Wednesday, July 9, 2008

The One-Dimensional Demonology of the Left

I've written much on the left's response to the death of Jesse Helms, but I'd be remiss not to post Jeff Jacoby's essay, "Dancing on the Grave of Jesse Helms":

LIBERALS DIDN'T think much of Jesse Helms when he was alive, and their feelings didn't soften with his death.

"Jesse Helms, you rat bastard, burn in hell," announced a headline at Daily Kos, the hugely popular left-wing blog; "Please excuse me while I dance upon his grave," gloated another.

In The Nation, the former North Carolina senator was memorialized as "Jesse Helms, American Bigot." For its online audience, The Washington Post resurrected a column David Broder produced when Helms announced his retirement: "Jesse Helms, White Racist."

The invective streamed in from across the pond as well. "There seemingly wasn't a right-wing, retrograde social issue Helms met that he didn't like," wrote Melissa McEwan in a savage essay on the Guardian's website. "It was . . . his unmitigated intolerance toward people of color that will define his legacy.

Well, hating Helms is nothing new. More than 16 years ago, the scholar Charles Horner observed in Commentary that for many people Helms had become a "symbol of the evil against which all enlightened people are automatically ranged." As with the poisonous rhetoric of today's pathological George W. Bush-haters, the point of the virulence expressed toward Helms was typically character-assassination, not contention - it was aimed at demonizing the man rather than debating or disproving his ideas.

For some liberals, Helms's death had long been a fantasy. "I think he ought to be worried about what's going on in the Good Lord's mind," NPR's Nina Totenberg said in 1995, "because if there is retributive justice, he'll get AIDS from a transfusion. Or one of his grandchildren will get it."

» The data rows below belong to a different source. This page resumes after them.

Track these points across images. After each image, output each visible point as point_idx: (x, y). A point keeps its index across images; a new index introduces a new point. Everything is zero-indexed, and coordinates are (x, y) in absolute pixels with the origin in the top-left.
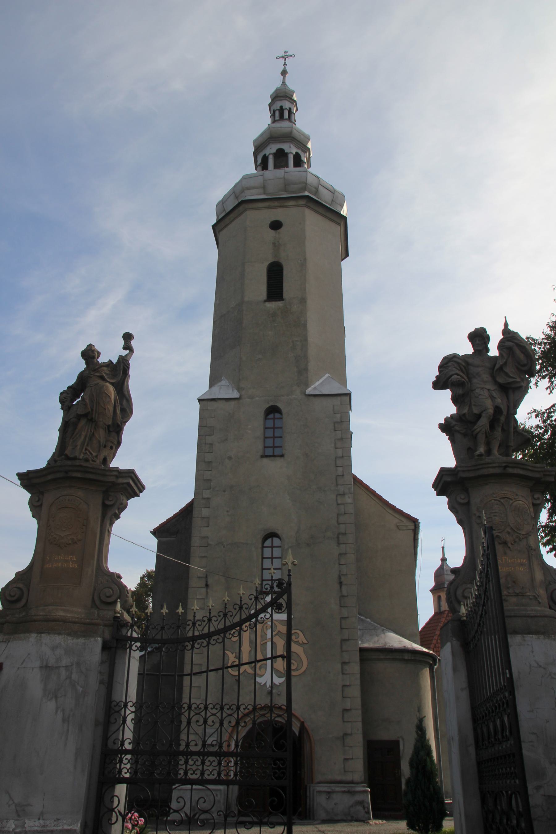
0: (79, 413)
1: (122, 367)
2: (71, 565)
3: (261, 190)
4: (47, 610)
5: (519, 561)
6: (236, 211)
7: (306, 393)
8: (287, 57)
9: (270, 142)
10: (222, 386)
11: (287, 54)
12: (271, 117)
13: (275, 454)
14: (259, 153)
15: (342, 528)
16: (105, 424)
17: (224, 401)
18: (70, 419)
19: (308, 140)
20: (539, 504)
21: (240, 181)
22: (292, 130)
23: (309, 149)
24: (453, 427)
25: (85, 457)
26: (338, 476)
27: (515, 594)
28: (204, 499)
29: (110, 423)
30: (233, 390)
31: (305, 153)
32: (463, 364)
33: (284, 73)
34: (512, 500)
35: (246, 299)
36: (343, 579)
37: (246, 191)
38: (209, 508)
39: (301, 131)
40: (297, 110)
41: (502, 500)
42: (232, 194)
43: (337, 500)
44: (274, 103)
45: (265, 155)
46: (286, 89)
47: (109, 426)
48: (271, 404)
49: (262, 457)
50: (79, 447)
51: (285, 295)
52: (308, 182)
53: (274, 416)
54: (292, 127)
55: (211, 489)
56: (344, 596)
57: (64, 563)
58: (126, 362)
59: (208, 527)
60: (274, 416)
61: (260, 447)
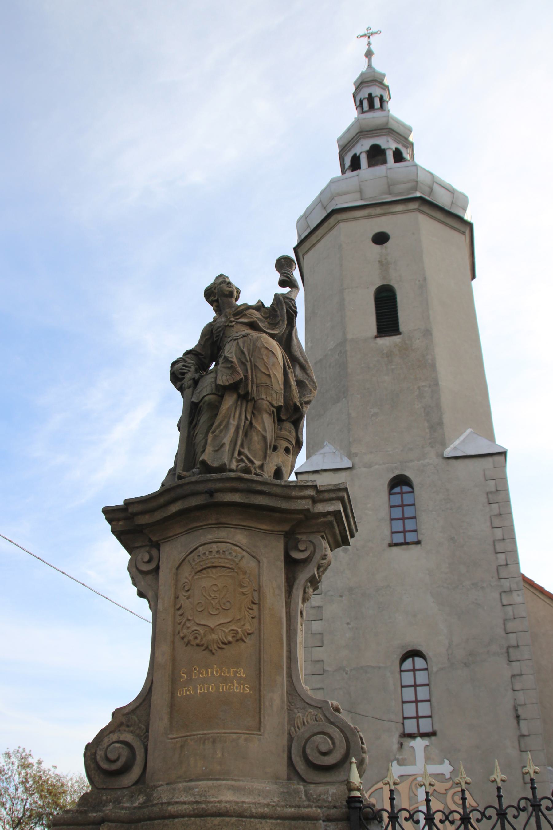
0: (220, 382)
1: (285, 310)
2: (237, 689)
3: (358, 195)
4: (196, 790)
7: (444, 456)
10: (326, 454)
11: (371, 31)
12: (358, 109)
13: (407, 541)
14: (346, 154)
15: (513, 639)
16: (272, 406)
18: (204, 396)
22: (388, 120)
25: (239, 467)
26: (501, 566)
28: (314, 607)
29: (281, 403)
30: (341, 459)
33: (369, 54)
35: (349, 336)
36: (520, 712)
38: (321, 620)
43: (501, 599)
45: (355, 155)
47: (279, 409)
48: (397, 473)
49: (390, 545)
50: (227, 447)
51: (402, 328)
52: (419, 179)
53: (401, 489)
54: (388, 116)
55: (323, 595)
56: (524, 736)
57: (221, 685)
58: (291, 302)
59: (322, 646)
60: (401, 489)
61: (387, 532)
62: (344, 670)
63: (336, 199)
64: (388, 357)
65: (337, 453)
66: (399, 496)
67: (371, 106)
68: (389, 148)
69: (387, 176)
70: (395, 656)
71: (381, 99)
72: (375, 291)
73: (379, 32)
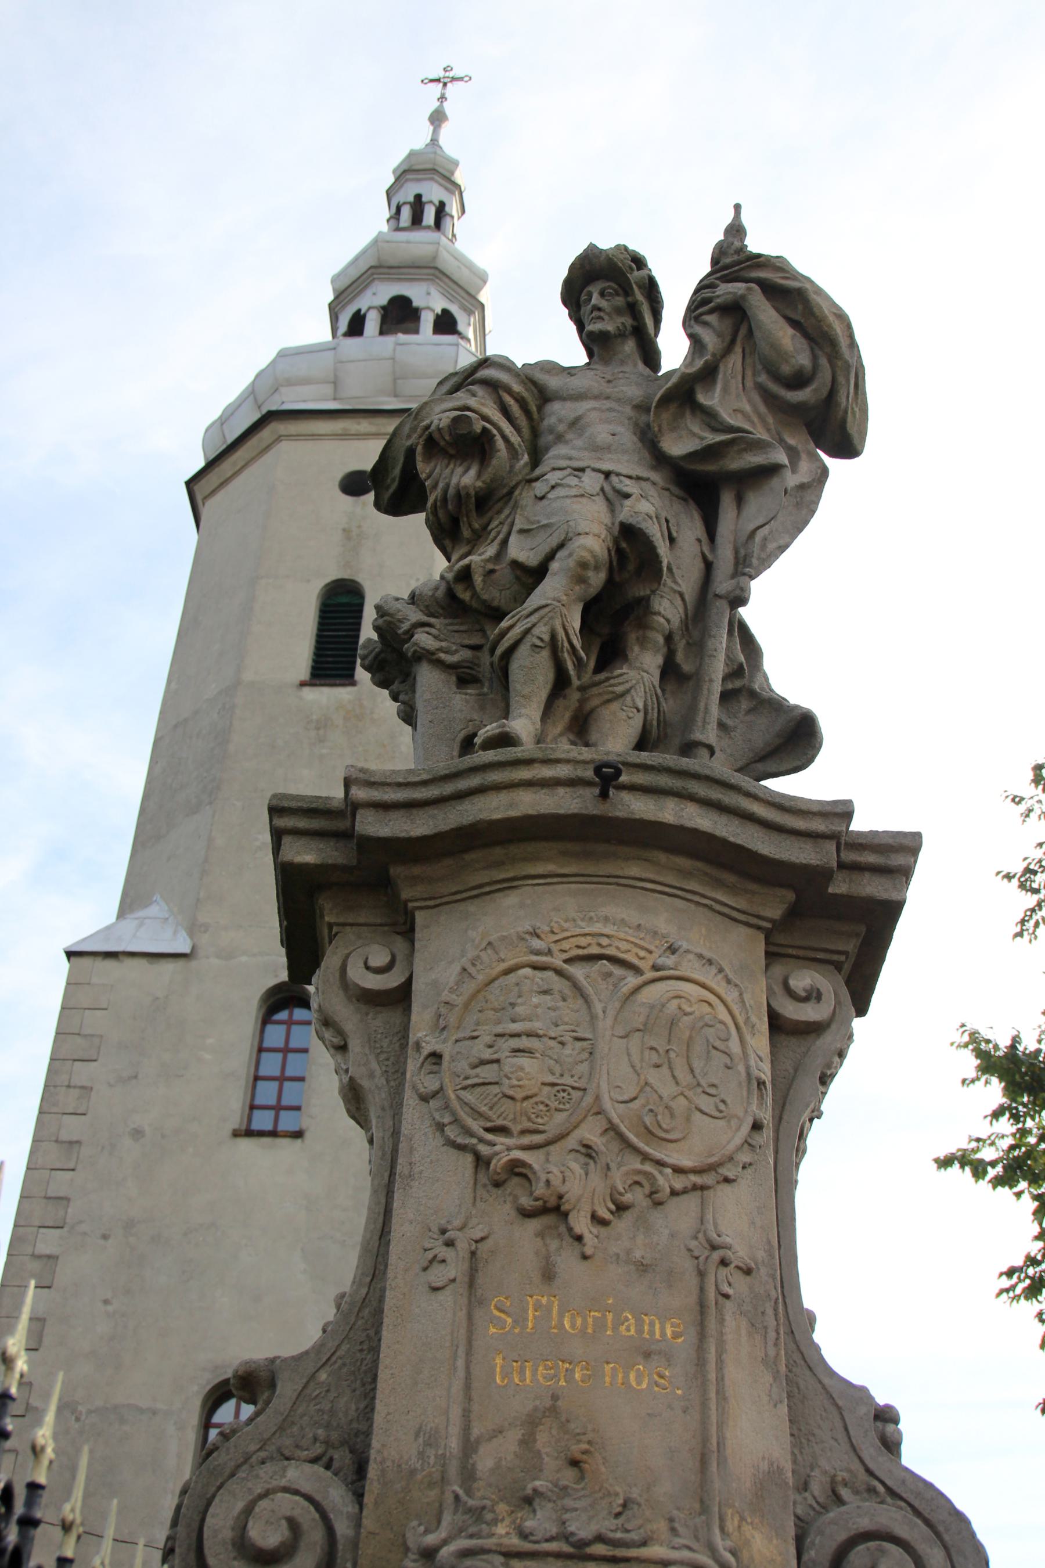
3: (328, 389)
5: (629, 1329)
6: (253, 442)
8: (451, 81)
9: (375, 276)
11: (451, 74)
14: (344, 307)
17: (143, 962)
19: (480, 282)
20: (813, 1029)
21: (273, 363)
22: (437, 251)
23: (483, 306)
24: (410, 634)
27: (566, 1548)
28: (39, 1257)
30: (175, 933)
31: (469, 316)
32: (517, 388)
33: (437, 118)
34: (637, 970)
35: (248, 676)
37: (283, 390)
38: (49, 1287)
39: (463, 256)
40: (463, 212)
41: (578, 971)
42: (248, 397)
44: (401, 187)
46: (435, 153)
53: (291, 1015)
54: (439, 243)
55: (65, 1229)
59: (36, 1350)
62: (74, 1411)
63: (283, 390)
64: (318, 729)
65: (170, 920)
66: (284, 1027)
67: (417, 220)
68: (428, 308)
69: (393, 359)
70: (196, 1388)
71: (441, 210)
72: (322, 590)
73: (466, 79)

What the left despised most about Helms varied with the seasons. There was his unyielding anticommunism. His visceral opposition to homosexuality. His war on government funding of obscene art. His blackball of William Weld's nomination as ambassador to Mexico. His staunch support of the tobacco industry. And, of course his segregationist past.

In the one-dimensional demonology of the left, Helms comes across as an unreconstructed racist who dreamed of Jim Crow every night and whose first words each morning were "Segregation forever!" The truth was considerably different - and more admirable.
Readers can finish the essay at the link.

I'll just reiterate Jacoby's notion of "one-dimensional demonology."

Some will say "but both sides have the fringe elements," except it's not just the extremists in the Democratic Party who have mounted this campaign of recrimination. Folks at Kos and elsewhere, not to mention those in the media establishment, are the mainstream.